* WHAT YOU HAVE TO DO
From the line that contains "right back paw: (129, 545)" down to the last line of the entries, please return everything exactly, except the pictures.

*** Opening DATA EXTRACTS ***

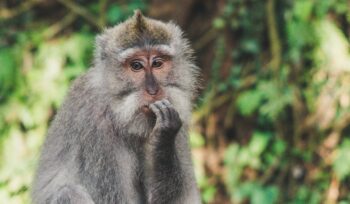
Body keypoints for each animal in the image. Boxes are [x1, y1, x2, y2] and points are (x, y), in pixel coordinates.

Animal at [32, 9, 202, 204]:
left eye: (158, 63)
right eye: (136, 65)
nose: (153, 90)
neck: (118, 113)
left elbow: (182, 198)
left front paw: (163, 138)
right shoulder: (96, 127)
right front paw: (164, 134)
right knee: (68, 193)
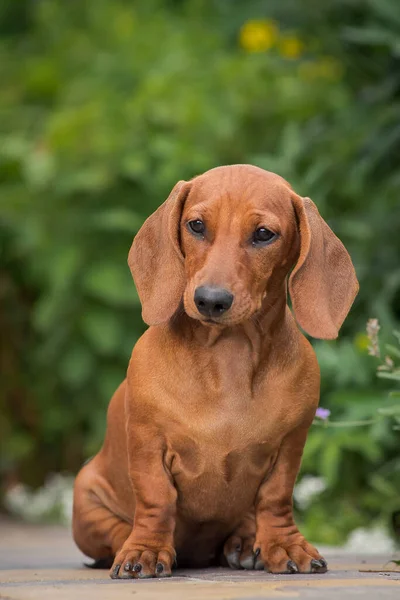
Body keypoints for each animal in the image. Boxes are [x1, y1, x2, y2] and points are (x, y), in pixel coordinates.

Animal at [72, 163, 360, 576]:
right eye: (196, 225)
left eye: (263, 234)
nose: (210, 300)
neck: (228, 355)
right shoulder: (147, 441)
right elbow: (156, 498)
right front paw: (145, 550)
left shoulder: (290, 445)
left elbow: (276, 498)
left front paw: (283, 545)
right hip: (86, 496)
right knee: (112, 532)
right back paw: (129, 545)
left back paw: (244, 544)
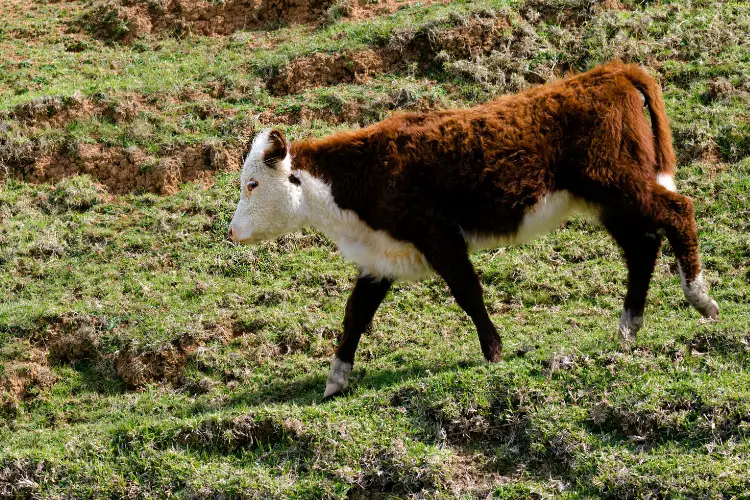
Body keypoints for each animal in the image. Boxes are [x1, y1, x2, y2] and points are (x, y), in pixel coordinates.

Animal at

*** Closing DATA EXTRACTS ***

* RESULT OF THIS TASK
right back paw: (129, 545)
left back paw: (244, 544)
Body keypoints for each animal in the image. Boxes are [x1, y1, x2, y2] and points are (x, y), in pixel coordinates.

Animal at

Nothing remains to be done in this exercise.